Une nécessaire complicité

Dans cette perspective, les PLP ont recours à une autre pédagogie. Les savoirs experts cèdent leur place aux compétences relationnelles. Alors que dans les autres voies scolaires, le relationnel peut être perçu comme ambivalent (Le Floch, 2008), il prend une autre dimension en LP. Cette compétence distingue un peu plus le métier de PLP de celui des autres enseignants pour qui le renoncement de leurs disciplines de formation au profit du relationnel peut être perçu comme un véritable drame (Barrère, 2003). Cette relation élèves/professeur puise ses origines dans l’héritage légué par les PEGC notamment dans les contenus de formation des écoles normales nationales d'apprentissage (ENNA) (Bret, 2015) qui ont été le creuset de ceux des PLP.
Mais, au fil des années, les enseignants des domaines professionnels, qui incarnaient l’excellence pour un certain nombre d’élèves, ont été confrontés à un nouveau public peu enclin à s’investir dans le monde professionnel comme ceux des disciplines générales, à des élèves rencontrant de nouvelles difficultés d’apprentissage. Les PLP ont donc été dans l’obligation de créer de nouvelles stratégies pédagogiques.
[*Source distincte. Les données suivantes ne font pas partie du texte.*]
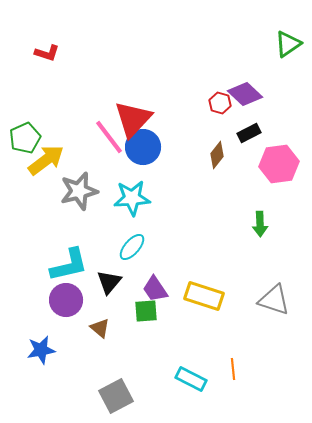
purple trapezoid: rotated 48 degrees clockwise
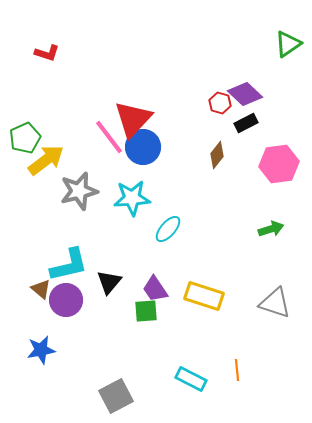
black rectangle: moved 3 px left, 10 px up
green arrow: moved 11 px right, 5 px down; rotated 105 degrees counterclockwise
cyan ellipse: moved 36 px right, 18 px up
gray triangle: moved 1 px right, 3 px down
brown triangle: moved 59 px left, 39 px up
orange line: moved 4 px right, 1 px down
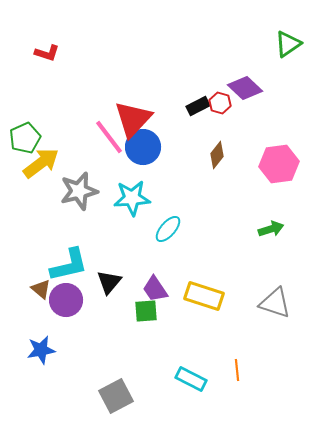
purple diamond: moved 6 px up
black rectangle: moved 48 px left, 17 px up
yellow arrow: moved 5 px left, 3 px down
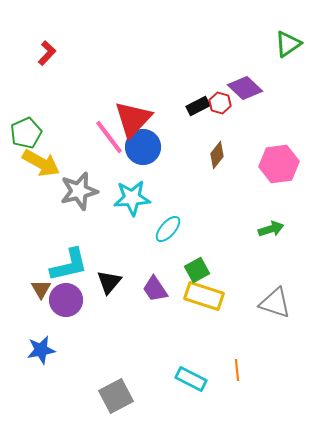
red L-shape: rotated 65 degrees counterclockwise
green pentagon: moved 1 px right, 5 px up
yellow arrow: rotated 66 degrees clockwise
brown triangle: rotated 20 degrees clockwise
green square: moved 51 px right, 41 px up; rotated 25 degrees counterclockwise
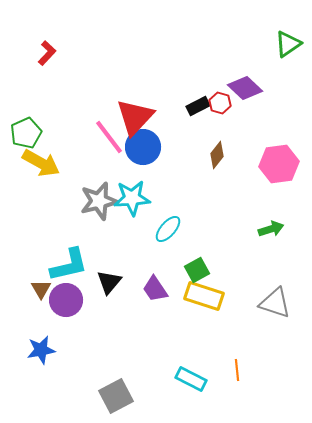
red triangle: moved 2 px right, 2 px up
gray star: moved 20 px right, 10 px down
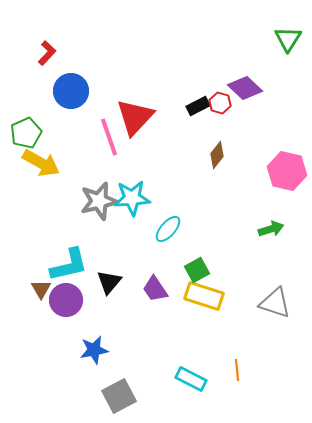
green triangle: moved 5 px up; rotated 24 degrees counterclockwise
pink line: rotated 18 degrees clockwise
blue circle: moved 72 px left, 56 px up
pink hexagon: moved 8 px right, 7 px down; rotated 21 degrees clockwise
blue star: moved 53 px right
gray square: moved 3 px right
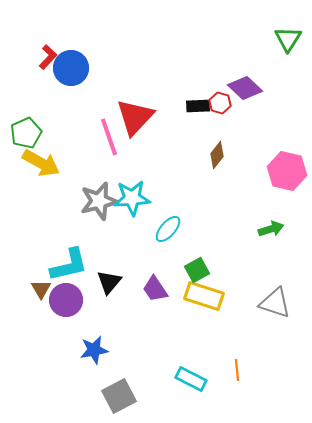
red L-shape: moved 1 px right, 4 px down
blue circle: moved 23 px up
black rectangle: rotated 25 degrees clockwise
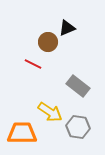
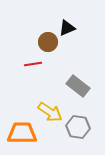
red line: rotated 36 degrees counterclockwise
L’innovation au cœur des pratiques

L’analyse des pratiques pédagogiques mises en œuvre dans les lycées professionnels permet de dévoiler des démarches spécifiques.

Des démarches explicites

La valorisation des élèves, l’enseignement du concret et une finalité utilitariste des apprentissages caractérisent leurs projets pédagogiques. Cela passe également par la justification des démarches retenues par les professeurs pour amener les élèves vers les apprentissages. Cette conception explicite permet de renforcer le lien de confiance qui se construit entre le professeur et ses élèves. Les PLP développent ainsi régulièrement des stratégies de contournement pour amener les apprentissages aux élèves (et non l’inverse) par des démarches ludiques par exemple. Il y a ici une spécificité pédagogique construite par la mutualisation et l’expérience au sein du corps enseignant. L’autonomie relative dont disposent les PLP, notamment vis-à-vis des injonctions ministérielles, leur a permis "d’innover et inventer de nouvelles pratiques pédagogiques en vue de former des élèves souvent réfractaires à la forme scolaire" (Jellab, 2017, p. 132).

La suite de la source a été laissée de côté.